(Provided text begins)
A method of coating a stent is provided. The method includes forming a first layer supported by a stent substrate and patterning the first layer by removing portions of the first layer.
In some embodiments, the method additionally includes forming a primer layer on the surface of the stent substrate prior to forming the first layer.
In other embodiments, the method includes forming a second layer on the remaining portions of the first layer. The first layer may contain a first substance and the second layer may contain a second substance different than the first substance. The first and second substances may be active ingredients, radiopaque elements, or radioactive isotopes.
In other embodiments, the act of patterning the first layer includes forming a second layer on the surface of the stent prior to forming the first layer. The second layer is patterned to form vias in the second layer. Such patterning may be performed by applying a laser discharge to selected areas of the second layer. The first layer is formed on the remaining portions of the second layer and in the vias. The second layer is patterned to remove portions of the first layer disposed on the remaining portion of the second layer to pattern the first layer.
In still other embodiments, the act of patterning the first layer includes forming a second layer on the surface of the stent prior to forming the first layer and patterning the second layer to expose portions of the surface of the stent. The act of patterning the first layer also includes forming depots in the stent between the remaining portions of the second layer, wherein the first layer fills the depots, and removing the remaining portions of the second layer to remove portions of the first layer disposed on the remaining portions of the second layer, wherein the first layer remains in the depots. A third layer may be formed on the surface of the stent and over the first layer in the depots.
(Provided text ends)
(Given information begins)
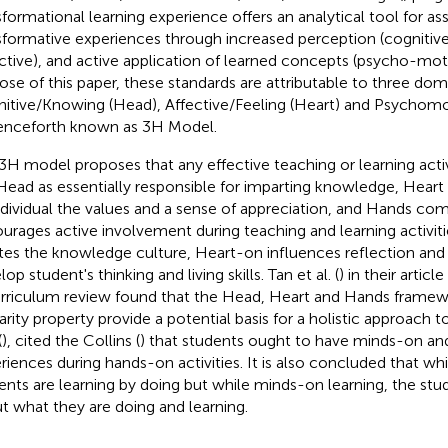
sformational learning experience offers an analytical tool for as
sformative experiences through increased perception (cognitiv
ective), and active application of learned concepts (psycho-moto
ose of this paper, these standards are attributable to three doma
itive/Knowing (Head), Affective/Feeling (Heart) and Psychom
enceforth known as 3H Model.
3H model proposes that any effective teaching or learning act
Head as essentially responsible for imparting knowledge, Heart 
ndividual the values and a sense of appreciation, and Hands co
urages active involvement during teaching and learning activi
tes the knowledge culture, Heart-on influences reflection an
op student's thinking and living skills. Tan et al. (
) in their arti
urriculum review found that the Head, Heart and Hands framewo
larity property provide a potential basis for a holistic approach 
(
), cited the Collins (
) that students ought to have minds-on a
riences during hands-on activities. It is also concluded that wh
ents are learning by doing but while minds-on learning, the stud
t what they are doing and learning.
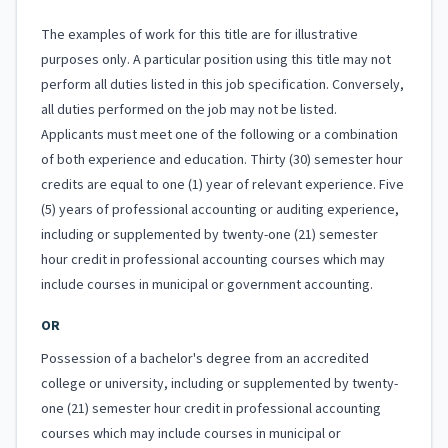
The examples of work for this title are for illustrative
purposes only. A particular position using this title may not
perform all duties listed in this job specification. Conversely,
all duties performed on the job may not be listed.
Applicants must meet one of the following or a combination
of both experience and education. Thirty (30) semester hour
credits are equal to one (1) year of relevant experience. Five
(5) years of professional accounting or auditing experience,
including or supplemented by twenty-one (21) semester
hour credit in professional accounting courses which may
include courses in municipal or government accounting.
OR
Possession of a bachelor's degree from an accredited
college or university, including or supplemented by twenty-
one (21) semester hour credit in professional accounting
courses which may include courses in municipal or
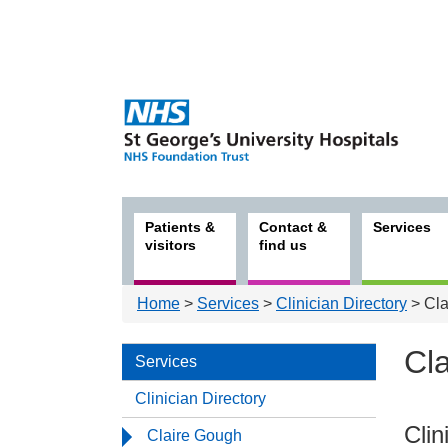
Patients &
Contact &
Services
visitors
find us
Home
>
Services
>
Clinician Directory
> Cla
Cl
Services
Clinician Directory
Serv
Clin
Claire Gough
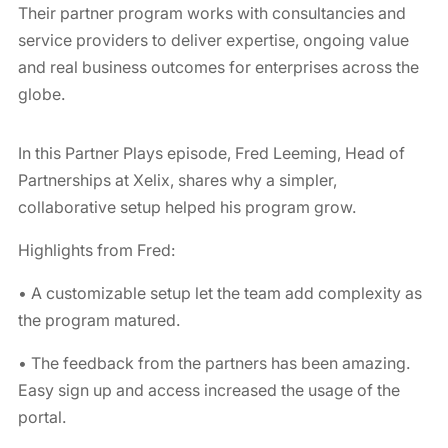
Their partner program works with consultancies and
service providers to deliver expertise, ongoing value
and real business outcomes for enterprises across the
globe.
In this Partner Plays episode, Fred Leeming, Head of
Partnerships at Xelix, shares why a simpler,
collaborative setup helped his program grow.
Highlights from Fred:
• A customizable setup let the team add complexity as
the program matured.
• The feedback from the partners has been amazing.
Easy sign up and access increased the usage of the
portal.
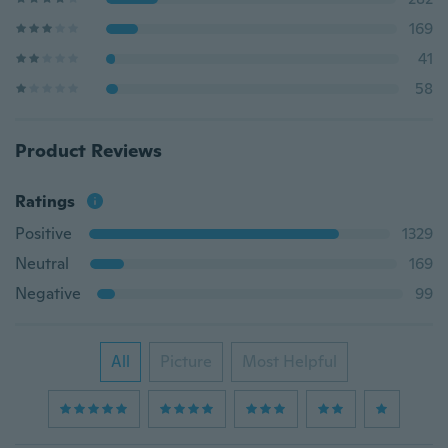
169
41
58
Product Reviews
Ratings
Positive
1329
Neutral
169
Negative
99
All
Picture
Most Helpful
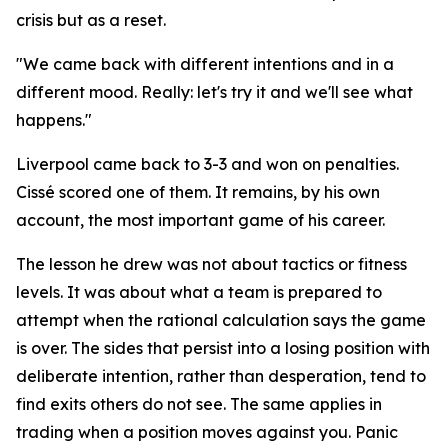
crisis but as a reset.
"We came back with different intentions and in a
different mood. Really: let's try it and we'll see what
happens."
Liverpool came back to 3-3 and won on penalties.
Cissé scored one of them. It remains, by his own
account, the most important game of his career.
The lesson he drew was not about tactics or fitness
levels. It was about what a team is prepared to
attempt when the rational calculation says the game
is over. The sides that persist into a losing position with
deliberate intention, rather than desperation, tend to
find exits others do not see. The same applies in
trading when a position moves against you. Panic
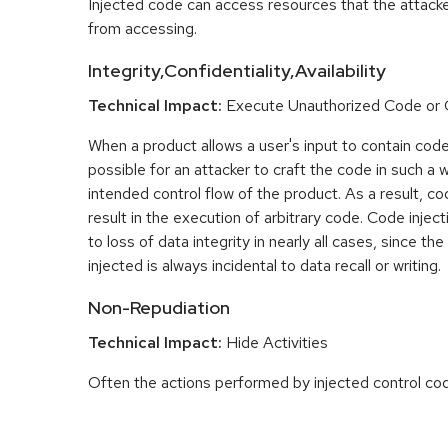
Injected code can access resources that the attacke
from accessing.
Integrity,Confidentiality,Availability
Technical Impact:
Execute Unauthorized Code o
When a product allows a user's input to contain code
possible for an attacker to craft the code in such a wa
intended control flow of the product. As a result, co
result in the execution of arbitrary code. Code inject
to loss of data integrity in nearly all cases, since th
injected is always incidental to data recall or writing.
Non-Repudiation
Technical Impact:
Hide Activities
Often the actions performed by injected control co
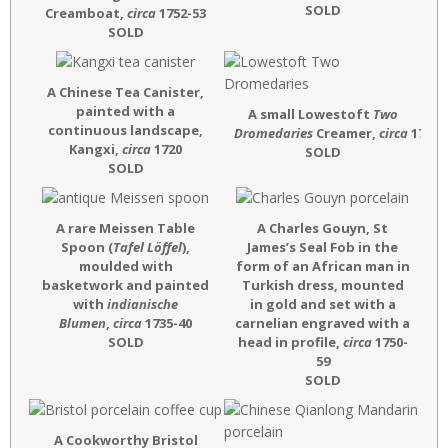
SOLD
Creamboat,
circa
1752-53
SOLD
A Chinese Tea Canister,
painted with a
A small Lowestoft
Two
continuous landscape,
Dromedaries
Creamer,
circa
1772
Kangxi,
circa
1720
SOLD
SOLD
A rare Meissen Table
A Charles Gouyn, St
Spoon (
Tafel Löffel
),
James’s Seal Fob in the
moulded with
form of an African man in
basketwork and painted
Turkish dress, mounted
with
indianische
in gold and set with a
Blumen
,
circa
1735-40
carnelian engraved with a
SOLD
head in profile,
circa
1750-
59
SOLD
A Cookworthy Bristol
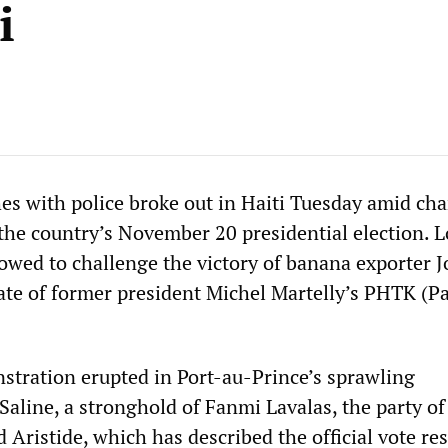
i
hes with police broke out in Haiti Tuesday amid cha
 the country’s November 20 presidential election. 
owed to challenge the victory of banana exporter J
ate of former president Michel Martelly’s PHTK (Pa
stration erupted in Port-au-Prince’s sprawling
Saline, a stronghold of Fanmi Lavalas, the party o
 Aristide, which has described the official vote res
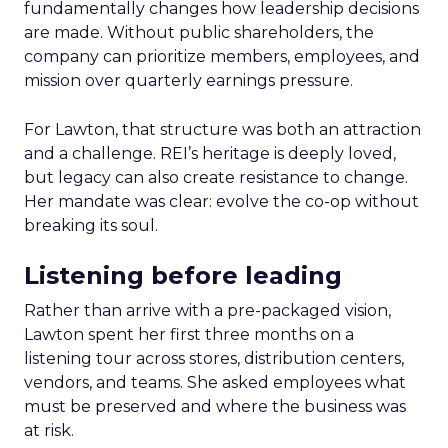
fundamentally changes how leadership decisions
are made. Without public shareholders, the
company can prioritize members, employees, and
mission over quarterly earnings pressure.
For Lawton, that structure was both an attraction
and a challenge. REI’s heritage is deeply loved,
but legacy can also create resistance to change.
Her mandate was clear: evolve the co-op without
breaking its soul.
Listening before leading
Rather than arrive with a pre-packaged vision,
Lawton spent her first three months on a
listening tour across stores, distribution centers,
vendors, and teams. She asked employees what
must be preserved and where the business was
at risk.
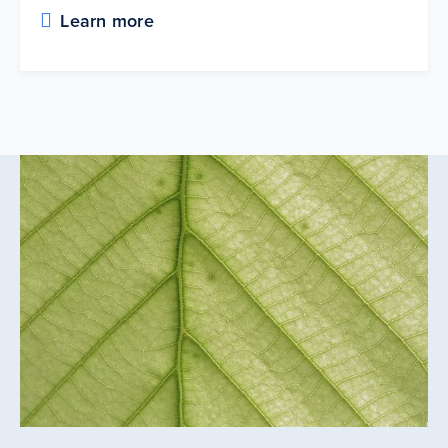
Learn more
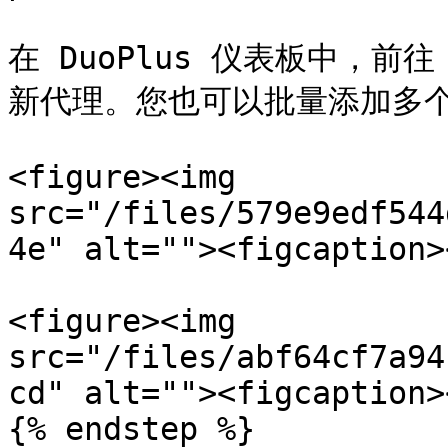
在 DuoPlus 仪表板中，前往
新代理。您也可以批量添加多个
<figure><img 
src="/files/579e9edf544
4e" alt=""><figcaption>
<figure><img 
src="/files/abf64cf7a94
cd" alt=""><figcaption>
{% endstep %}
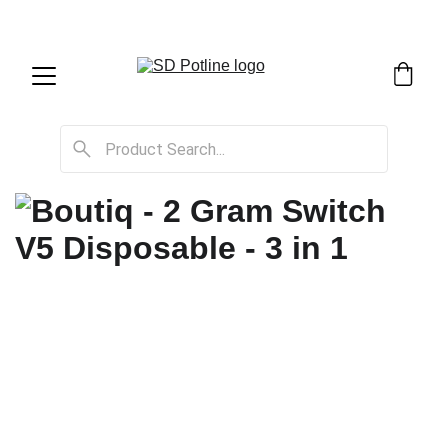
SD Potline Cannabis Delivery & Shipping Service!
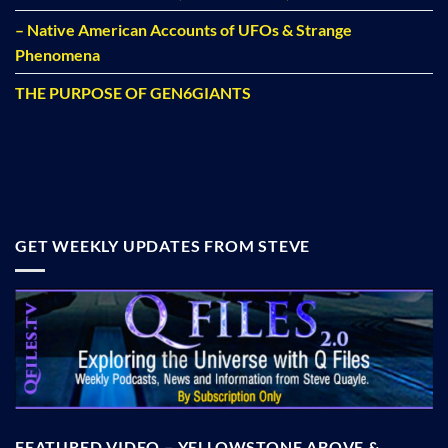
– Native American Accounts of UFOs & Strange
Phenomena
THE PURPOSE OF GEN6GIANTS
GET WEEKLY UPDATES FROM STEVE
FEATURED VIDEO – YELLOWSTONE ABOVE &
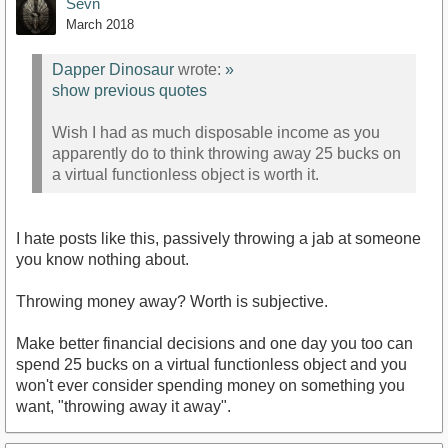
Sevn
March 2018
Dapper Dinosaur
wrote:
»
show previous quotes
Wish I had as much disposable income as you
apparently do to think throwing away 25 bucks on
a virtual functionless object is worth it.
I hate posts like this, passively throwing a jab at someone
you know nothing about.
Throwing money away? Worth is subjective.
Make better financial decisions and one day you too can
spend 25 bucks on a virtual functionless object and you
won't ever consider spending money on something you
want, "throwing away it away".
(Given information ends)
What this exercise asks:
(a) Give again the part of the stent coating text starting with "In other embodiments, the act" and going on through "pattern the first layer.".
(b) Name every layer that the stent coating text mentions.
(c) Go on with the stent coating text from its last sentence.
The listing has no connection to the stent coating text.

Answers for the exercise:
(a)
In other embodiments, the act of patterning the first layer includes forming a second layer on the surface of the stent prior to forming the first layer. The second layer is patterned to form vias in the second layer. Such patterning may be performed by applying a laser discharge to selected areas of the second layer. The first layer is formed on the remaining portions of the second layer and in the vias. The second layer is patterned to remove portions of the first layer disposed on the remaining portion of the second layer to pattern the first layer.

(b) primer layer, first layer, second layer, third layer

(c)
In still other embodiments, the act of patterning the first layer includes forming a second layer on the first layer and patterning the second layer to form vias in the second layer to expose portions of the first layer. The act of patterning the first layer also includes removing the exposed portions of the first layer, wherein portions of the first layer positioned underneath the remaining portions of the second layer remain essentially undisturbed, and removing the remaining portions of the second layer to form a patterned first layer. A third layer may be formed on the remaining portions of the first layer.
A coated stent produced in accordance with the various methods is also provided. The coated stent includes a first layer and a discontinuous second layer separated by the first layer. The first layer is a discontinuous layer separated by the second layer so as to create an alternating pattern of the first and second layers on the surface of the stent. In accordance with another embodiment, the discontinuous first and second layers can be disposed on a primer layer.